About this task | Rewrite the part of the listing that opens with the line containing "Las rebajas de" and closes with the line containing "No se encontraron eventos", putting "ofertas" in place of "rebajas" and keeping everything else unchanged. Leave the pictures out of your answer.

Dataset records |
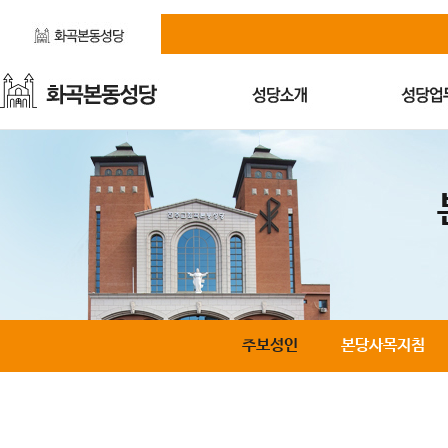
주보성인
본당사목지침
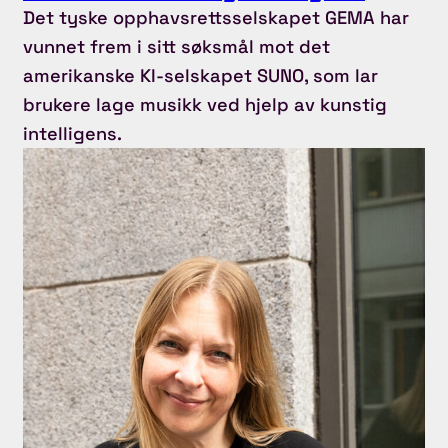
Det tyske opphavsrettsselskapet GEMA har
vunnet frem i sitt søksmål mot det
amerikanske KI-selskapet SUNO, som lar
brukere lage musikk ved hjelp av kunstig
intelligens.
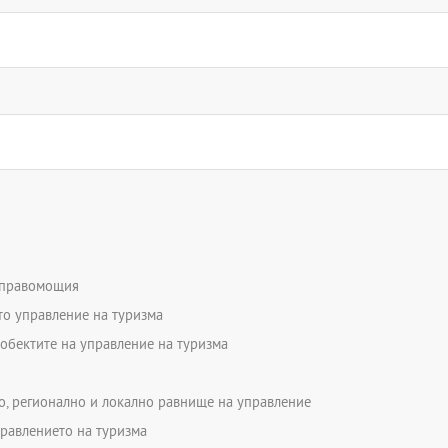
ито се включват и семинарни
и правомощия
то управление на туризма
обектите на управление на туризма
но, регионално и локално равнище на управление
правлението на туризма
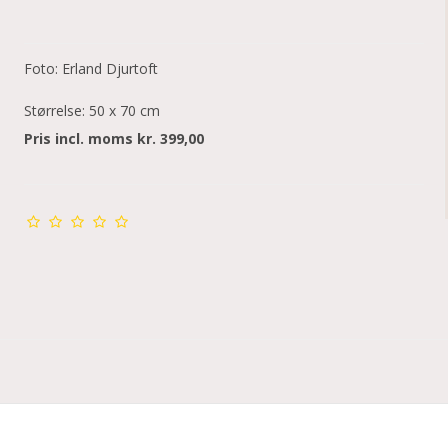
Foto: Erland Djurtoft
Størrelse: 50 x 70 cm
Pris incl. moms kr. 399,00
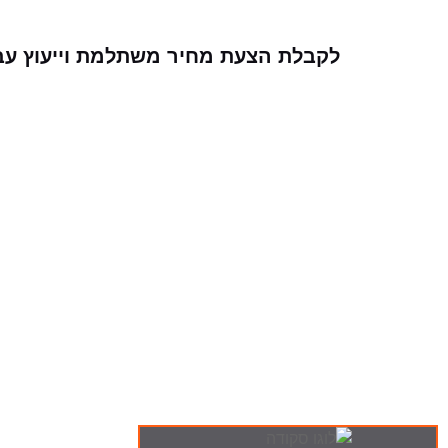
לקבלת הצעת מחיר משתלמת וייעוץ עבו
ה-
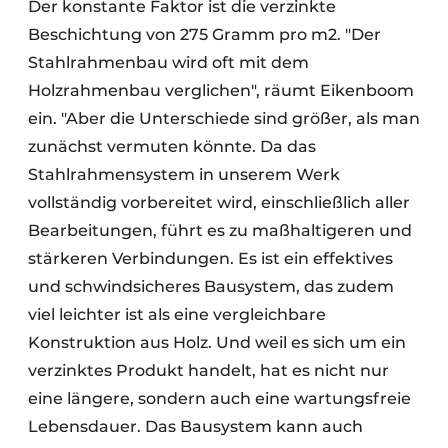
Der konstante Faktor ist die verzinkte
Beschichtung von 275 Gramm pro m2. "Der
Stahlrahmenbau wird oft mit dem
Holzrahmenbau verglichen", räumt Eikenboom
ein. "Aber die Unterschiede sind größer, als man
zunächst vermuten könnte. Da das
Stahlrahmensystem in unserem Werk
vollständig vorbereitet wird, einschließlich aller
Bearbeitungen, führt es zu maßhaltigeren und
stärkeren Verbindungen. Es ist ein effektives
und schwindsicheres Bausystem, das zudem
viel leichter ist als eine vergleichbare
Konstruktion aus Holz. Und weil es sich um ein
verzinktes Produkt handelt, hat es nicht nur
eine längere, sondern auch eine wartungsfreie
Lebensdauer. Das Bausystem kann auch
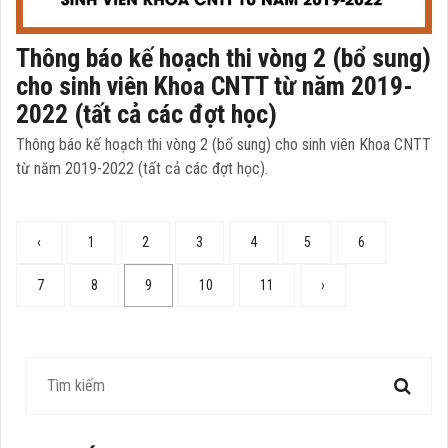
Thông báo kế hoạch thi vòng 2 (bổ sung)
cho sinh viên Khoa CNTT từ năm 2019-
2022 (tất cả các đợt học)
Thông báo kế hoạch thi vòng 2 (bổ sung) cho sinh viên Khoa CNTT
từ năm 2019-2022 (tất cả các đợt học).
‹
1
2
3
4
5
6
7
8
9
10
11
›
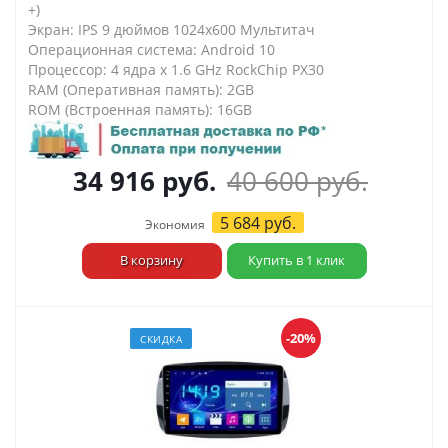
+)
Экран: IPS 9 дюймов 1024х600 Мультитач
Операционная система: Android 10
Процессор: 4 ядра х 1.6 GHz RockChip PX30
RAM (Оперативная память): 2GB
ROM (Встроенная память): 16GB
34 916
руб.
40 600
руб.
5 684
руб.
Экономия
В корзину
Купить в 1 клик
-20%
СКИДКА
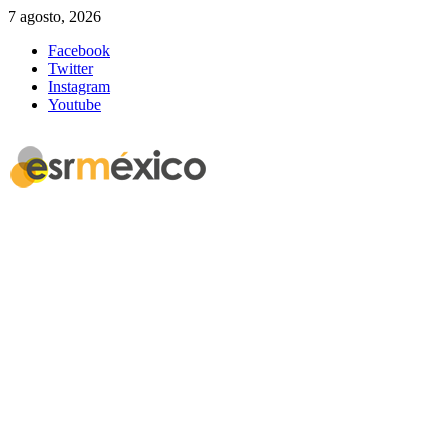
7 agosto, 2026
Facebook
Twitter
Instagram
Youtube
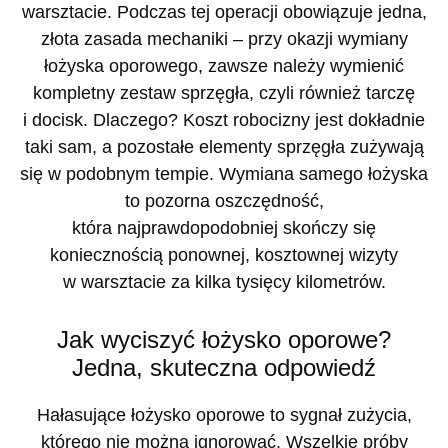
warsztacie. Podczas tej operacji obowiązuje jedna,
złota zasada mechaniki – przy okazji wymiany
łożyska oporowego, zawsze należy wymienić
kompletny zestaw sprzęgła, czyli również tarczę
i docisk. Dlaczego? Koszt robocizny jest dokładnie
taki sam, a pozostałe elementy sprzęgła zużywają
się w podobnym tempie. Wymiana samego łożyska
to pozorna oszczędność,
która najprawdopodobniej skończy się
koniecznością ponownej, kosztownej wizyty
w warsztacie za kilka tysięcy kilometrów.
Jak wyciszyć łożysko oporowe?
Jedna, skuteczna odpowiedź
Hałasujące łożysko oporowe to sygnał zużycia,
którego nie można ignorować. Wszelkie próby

--

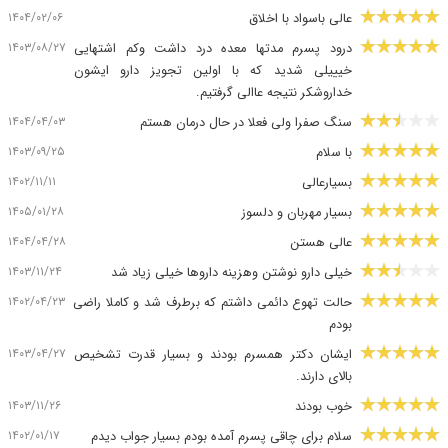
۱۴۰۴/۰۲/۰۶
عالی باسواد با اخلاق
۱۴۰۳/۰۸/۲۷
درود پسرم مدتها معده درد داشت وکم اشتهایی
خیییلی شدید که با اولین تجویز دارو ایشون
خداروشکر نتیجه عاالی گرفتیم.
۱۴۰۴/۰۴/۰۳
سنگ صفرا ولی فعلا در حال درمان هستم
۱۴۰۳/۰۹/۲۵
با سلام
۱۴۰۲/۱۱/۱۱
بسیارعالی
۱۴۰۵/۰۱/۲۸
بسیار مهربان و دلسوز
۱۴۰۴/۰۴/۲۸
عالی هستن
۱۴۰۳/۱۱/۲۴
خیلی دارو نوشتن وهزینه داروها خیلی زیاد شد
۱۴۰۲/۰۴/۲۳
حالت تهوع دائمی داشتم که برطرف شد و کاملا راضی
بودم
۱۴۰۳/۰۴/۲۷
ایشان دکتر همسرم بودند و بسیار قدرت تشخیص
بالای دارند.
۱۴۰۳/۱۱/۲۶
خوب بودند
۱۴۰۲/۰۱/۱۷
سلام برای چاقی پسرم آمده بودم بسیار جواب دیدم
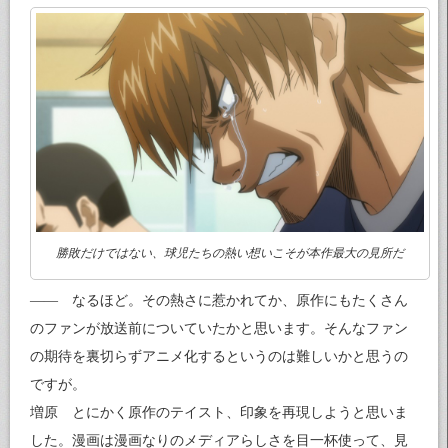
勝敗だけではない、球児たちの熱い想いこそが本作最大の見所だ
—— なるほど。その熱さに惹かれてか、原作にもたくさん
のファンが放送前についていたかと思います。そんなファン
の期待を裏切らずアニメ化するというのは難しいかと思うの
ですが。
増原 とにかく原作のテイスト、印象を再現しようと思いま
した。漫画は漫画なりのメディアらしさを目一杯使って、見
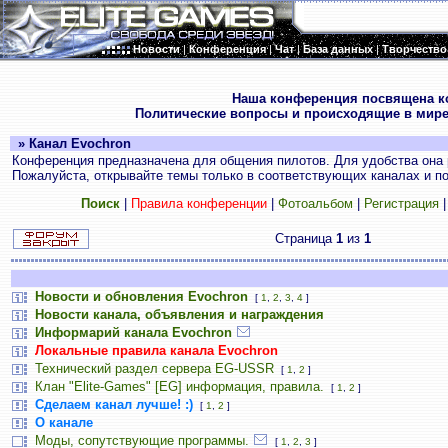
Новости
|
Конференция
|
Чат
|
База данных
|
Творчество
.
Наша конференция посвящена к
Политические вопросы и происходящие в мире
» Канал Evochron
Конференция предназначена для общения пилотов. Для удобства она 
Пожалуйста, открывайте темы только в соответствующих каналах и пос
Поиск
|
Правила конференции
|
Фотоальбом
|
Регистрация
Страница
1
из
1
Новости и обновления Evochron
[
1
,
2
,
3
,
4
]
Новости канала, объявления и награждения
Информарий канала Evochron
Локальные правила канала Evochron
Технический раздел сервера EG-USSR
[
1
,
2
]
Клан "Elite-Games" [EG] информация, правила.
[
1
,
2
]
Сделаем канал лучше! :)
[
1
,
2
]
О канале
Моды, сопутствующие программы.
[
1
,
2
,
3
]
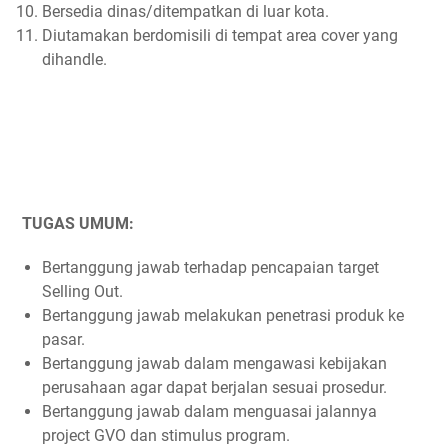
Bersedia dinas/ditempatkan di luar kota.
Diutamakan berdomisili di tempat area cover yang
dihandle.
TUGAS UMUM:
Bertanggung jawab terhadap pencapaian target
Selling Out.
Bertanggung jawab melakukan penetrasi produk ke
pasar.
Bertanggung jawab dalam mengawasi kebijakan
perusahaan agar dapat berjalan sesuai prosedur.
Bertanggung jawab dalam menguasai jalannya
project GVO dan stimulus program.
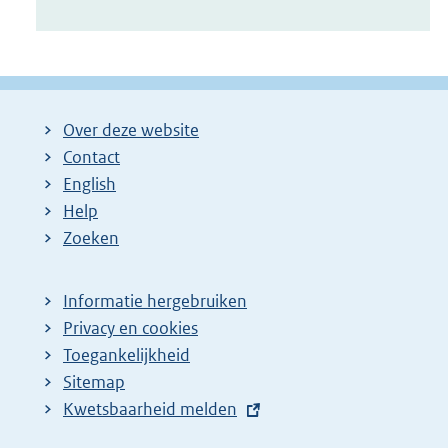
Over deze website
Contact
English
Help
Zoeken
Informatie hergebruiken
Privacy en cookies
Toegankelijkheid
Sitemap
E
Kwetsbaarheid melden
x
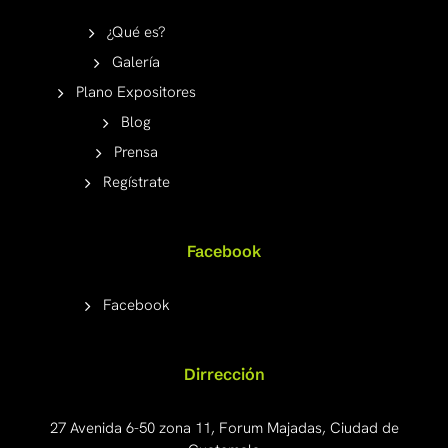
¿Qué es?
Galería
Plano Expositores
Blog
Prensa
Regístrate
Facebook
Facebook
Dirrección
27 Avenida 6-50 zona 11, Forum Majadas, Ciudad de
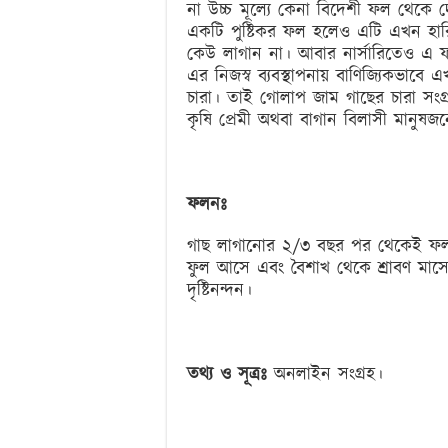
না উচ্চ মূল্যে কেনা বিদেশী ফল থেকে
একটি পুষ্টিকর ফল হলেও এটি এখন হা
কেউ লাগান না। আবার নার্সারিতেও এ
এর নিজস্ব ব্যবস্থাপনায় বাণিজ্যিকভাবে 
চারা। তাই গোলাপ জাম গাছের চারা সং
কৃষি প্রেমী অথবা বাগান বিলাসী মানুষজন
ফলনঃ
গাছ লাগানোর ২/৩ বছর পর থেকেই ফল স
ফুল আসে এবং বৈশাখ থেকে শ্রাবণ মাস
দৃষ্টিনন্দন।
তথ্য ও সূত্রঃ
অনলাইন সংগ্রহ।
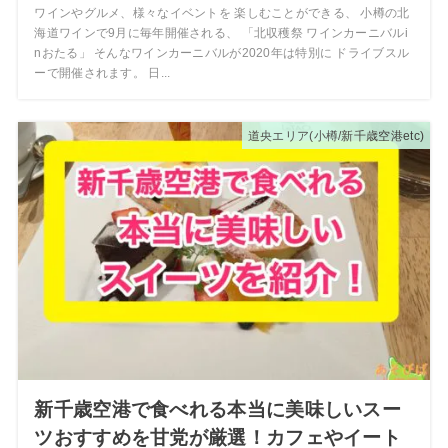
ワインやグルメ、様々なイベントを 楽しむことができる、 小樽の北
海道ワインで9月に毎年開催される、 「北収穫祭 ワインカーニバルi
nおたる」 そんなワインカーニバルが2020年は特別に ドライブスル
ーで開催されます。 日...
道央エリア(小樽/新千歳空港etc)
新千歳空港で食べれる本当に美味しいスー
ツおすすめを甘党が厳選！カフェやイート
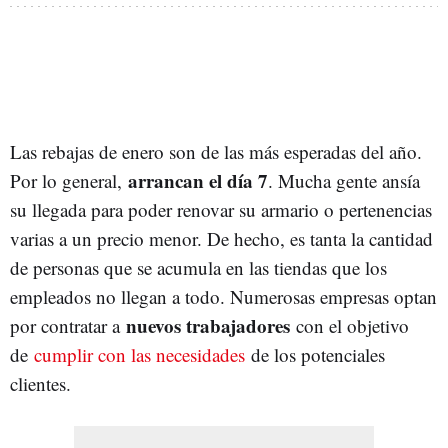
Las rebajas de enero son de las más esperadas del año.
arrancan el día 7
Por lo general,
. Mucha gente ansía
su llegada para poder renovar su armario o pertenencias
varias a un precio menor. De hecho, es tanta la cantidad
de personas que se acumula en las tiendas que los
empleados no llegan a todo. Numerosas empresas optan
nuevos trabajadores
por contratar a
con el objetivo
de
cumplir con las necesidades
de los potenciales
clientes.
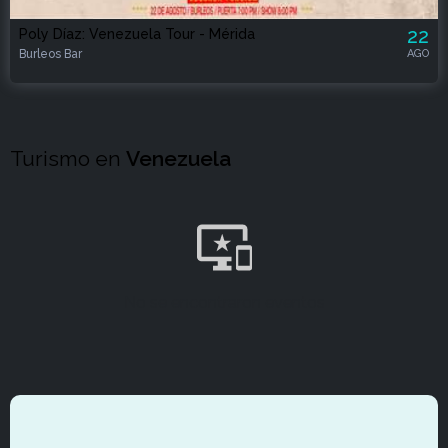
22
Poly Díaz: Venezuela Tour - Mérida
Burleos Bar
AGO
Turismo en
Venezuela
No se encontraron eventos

Exercise solution |
Las ofertas de enero son de las más esperadas del año.
arrancan el día 7
Por lo general,
. Mucha gente ansía
su llegada para poder renovar su armario o pertenencias
varias a un precio menor. De hecho, es tanta la cantidad
de personas que se acumula en las tiendas que los
empleados no llegan a todo. Numerosas empresas optan
nuevos trabajadores
por contratar a
con el objetivo
de
cumplir con las necesidades
de los potenciales
clientes.
22
Poly Díaz: Venezuela Tour - Mérida
Burleos Bar
AGO
Turismo en
Venezuela
No se encontraron eventos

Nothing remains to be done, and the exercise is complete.